六月二十六日、平蔵は妙な鼠を捕った。普通の鼠より体が大きく、全身黄色に近く白い斑点があり、尾端にも毛があった。通常は樹上に生活し、性質は穏和で人を恐れることを知らないという。ある人が『まだらねずみ』であると言う。また利古牟加武伊(リコムカムイ)には犬に似て尾がない珍しい家畜がいる。狐の類かと思われた。海には昆布が産出し、女が水中で刺して採っていた。
閏六月四日、小雨、寒い。火を焚いてあたる。アイヌ人の持っていたロシアの銀貨とメダルを見た。銭には縁に山があって穴がなかった。縁は紅色の小環十三で囲まれ、目が深く縮れ毛で気高い顔立ちで生きているような人面が刻まれ、背面にも浮き彫りがある。外国文字も精巧でなんとも言い表せない美しい感じである。メダルは丁度わが六両銀のようで、王の顔を銀で鋳造してあった。その武功を讃えたものであろう。ロシアの虜囚がシレトコにいたとき、彼らが災禍にあってその事変を記したものと一緒にアイヌ人に与えられたものであるという。アイヌ人は気が弱くしかも武備がなく、ロシア兵が来ても抵抗することができないでいた。それをいいことにロシア兵はアイヌの子どもを利用して行動し、銭や絹織物を施して懐柔しようとする。この邪な謀略は憎らしいほどである。
閏六月九日、軍事訓練を兼ね、兎狩りをした。その際北原陣将が兵舎に来て、眼病の白井胤固に真珠を贈った。真珠は古くから高貴薬として、御典医などが眼病、熱病、不眠症、婦人病、赤痢、百日ぜき、はしか、遺尿症などの治療に用いてきたものである。また事故、傷病者には士卒、下級者にも必ず副官を遣わし、患者の家族に見舞として銭一千文を贈った。人々はその温かさに感激した。

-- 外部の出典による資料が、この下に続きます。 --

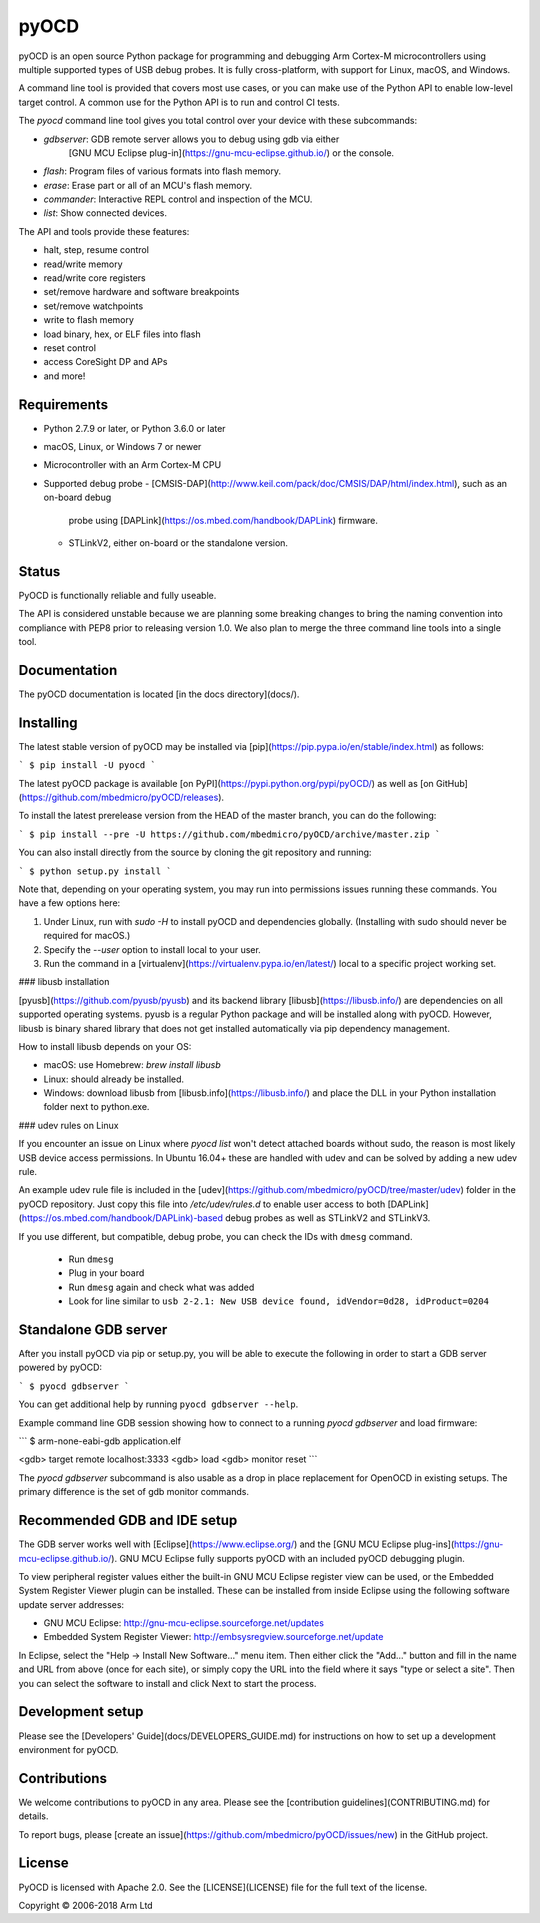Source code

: pyOCD
=====

pyOCD is an open source Python package for programming and debugging Arm Cortex-M microcontrollers
using multiple supported types of USB debug probes. It is fully cross-platform, with support for
Linux, macOS, and Windows.

A command line tool is provided that covers most use cases, or you can make use of the Python
API to enable low-level target control. A common use for the Python API is to run and control CI
tests.

The `pyocd` command line tool gives you total control over your device with these subcommands:

- `gdbserver`: GDB remote server allows you to debug using gdb via either
    [GNU MCU Eclipse plug-in](https://gnu-mcu-eclipse.github.io/) or the console.
- `flash`: Program files of various formats into flash memory.
- `erase`: Erase part or all of an MCU's flash memory.
- `commander`: Interactive REPL control and inspection of the MCU.
- `list`: Show connected devices.

The API and tools provide these features:

-  halt, step, resume control
-  read/write memory
-  read/write core registers
-  set/remove hardware and software breakpoints
-  set/remove watchpoints
-  write to flash memory
-  load binary, hex, or ELF files into flash
-  reset control
-  access CoreSight DP and APs
-  and more!


Requirements
------------

- Python 2.7.9 or later, or Python 3.6.0 or later
- macOS, Linux, or Windows 7 or newer
- Microcontroller with an Arm Cortex-M CPU
- Supported debug probe
  - [CMSIS-DAP](http://www.keil.com/pack/doc/CMSIS/DAP/html/index.html), such as an on-board debug
    probe using [DAPLink](https://os.mbed.com/handbook/DAPLink) firmware.
  - STLinkV2, either on-board or the standalone version.


Status
------

PyOCD is functionally reliable and fully useable.

The API is considered unstable because we are planning some breaking changes to bring the naming
convention into compliance with PEP8 prior to releasing version 1.0. We also plan to merge the three
command line tools into a single tool.


Documentation
-------------

The pyOCD documentation is located [in the docs directory](docs/).


Installing
----------

The latest stable version of pyOCD may be installed via [pip](https://pip.pypa.io/en/stable/index.html)
as follows:

```
$ pip install -U pyocd
```

The latest pyOCD package is available [on PyPI](https://pypi.python.org/pypi/pyOCD/) as well as
[on GitHub](https://github.com/mbedmicro/pyOCD/releases).

To install the latest prerelease version from the HEAD of the master branch, you can do
the following:

```
$ pip install --pre -U https://github.com/mbedmicro/pyOCD/archive/master.zip
```

You can also install directly from the source by cloning the git repository and running:

```
$ python setup.py install
```

Note that, depending on your operating system, you may run into permissions issues running these commands.
You have a few options here:

1. Under Linux, run with `sudo -H` to install pyOCD and dependencies globally. (Installing with sudo
   should never be required for macOS.)
2. Specify the `--user` option to install local to your user.
3. Run the command in a [virtualenv](https://virtualenv.pypa.io/en/latest/)
   local to a specific project working set.

### libusb installation

[pyusb](https://github.com/pyusb/pyusb) and its backend library [libusb](https://libusb.info/) are
dependencies on all supported operating systems. pyusb is a regular Python package and will be
installed along with pyOCD. However, libusb is binary shared library that does not get installed
automatically via pip dependency management.

How to install libusb depends on your OS:

- macOS: use Homebrew: `brew install libusb`
- Linux: should already be installed.
- Windows: download libusb from [libusb.info](https://libusb.info/) and place the DLL in your Python
  installation folder next to python.exe.

### udev rules on Linux

If you encounter an issue on Linux where `pyocd list` won't detect attached boards without
sudo, the reason is most likely USB device access permissions. In Ubuntu 16.04+ these are handled
with udev and can be solved by adding a new udev rule.

An example udev rule file is included in the [udev](https://github.com/mbedmicro/pyOCD/tree/master/udev)
folder in the pyOCD repository. Just copy this file into `/etc/udev/rules.d` to enable user access
to both [DAPLink](https://os.mbed.com/handbook/DAPLink)-based debug probes as well as STLinkV2 and
STLinkV3.

If you use different, but compatible, debug probe, you can check the IDs with ``dmesg`` command.

   -  Run ``dmesg``
   -  Plug in your board
   -  Run ``dmesg`` again and check what was added
   -  Look for line similar to ``usb 2-2.1: New USB device found, idVendor=0d28, idProduct=0204``


Standalone GDB server
---------------------

After you install pyOCD via pip or setup.py, you will be able to execute the following in order to
start a GDB server powered by pyOCD:

```
$ pyocd gdbserver
```

You can get additional help by running ``pyocd gdbserver --help``.

Example command line GDB session showing how to connect to a running `pyocd gdbserver` and load
firmware:

```
$ arm-none-eabi-gdb application.elf

<gdb> target remote localhost:3333
<gdb> load
<gdb> monitor reset
```

The `pyocd gdbserver` subcommand is also usable as a drop in place replacement for OpenOCD in
existing setups. The primary difference is the set of gdb monitor commands.


Recommended GDB and IDE setup
-----------------------------

The GDB server works well with [Eclipse](https://www.eclipse.org/) and the [GNU MCU Eclipse
plug-ins](https://gnu-mcu-eclipse.github.io/). GNU MCU Eclipse fully supports pyOCD with an included
pyOCD debugging plugin.

To view peripheral register values either the built-in GNU MCU Eclipse register view can be used, or
the Embedded System Register Viewer plugin can be installed. These can be installed from inside
Eclipse using the following software update server addresses:

- GNU MCU Eclipse: http://gnu-mcu-eclipse.sourceforge.net/updates
- Embedded System Register Viewer: http://embsysregview.sourceforge.net/update

In Eclipse, select the "Help -> Install New Software…" menu item. Then either click the "Add…"
button and fill in the name and URL from above (once for each site), or simply copy the URL into the
field where it says "type or select a site". Then you can select the software to install and click
Next to start the process.


Development setup
-----------------

Please see the [Developers' Guide](docs/DEVELOPERS_GUIDE.md) for instructions on how to set up a
development environment for pyOCD.


Contributions
-------------

We welcome contributions to pyOCD in any area. Please see the [contribution
guidelines](CONTRIBUTING.md) for details.

To report bugs, please [create an issue](https://github.com/mbedmicro/pyOCD/issues/new) in the
GitHub project.


License
-------

PyOCD is licensed with Apache 2.0. See the [LICENSE](LICENSE) file for the full text of the license.

Copyright © 2006-2018 Arm Ltd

閏六月十六、十九両日に閲兵され、二十日鎮台から労いの酒が振る舞われた。
閏六月二十八日、兵営のある南の山上に、以前にロシア船に放火された旧跡より二〇〇歩ばかり海岸から遠ざかった所に守り神としての弁財天廟が完成した。もともとそこにはロシアの銅板が掲げられていた場所であったが、どういう訳かその銅板には文字がなかったという。今回舟人たちが帰国の安穏を祈るために、その再建を請うていたものであった。北原陣将は松前からの雇い人の萩平近禮に木を削らせ、『妙音宮』と三文字で題を入れて扁額とした。社が引き締まって、強く見えた。この日、多賀谷高知、田中玄徳らが雅楽を奏して落成を祝い、荒井保恵はお祝いの酒肴を贈った。本場の中国で隋唐の古い音楽は亡びているのに、わが国でこのような形で存続しているのは面白い。いわんや今、これを北方の雑草が地を覆う荒野で演奏をすることになろうとは。
このとき、平蔵はアイヌ人が奏するトンコリという楽器を見た。これはアイヌ人に伝わる唯一の弦楽器で、胴が細長く平べったくできている。弦は五本であるが開放弦のため音を変えることができず、五つの音の打楽器のような音を出す。原材料はエゾマツやイチイを使い、弦は鹿の足の腱やイラクサを細かくよったもので作られている不思議な音の楽器である。この他にもムックリと言って、口で奏する小さな楽器もあった。これらの楽器のもの悲しい音が、故郷への思いを誘っていた。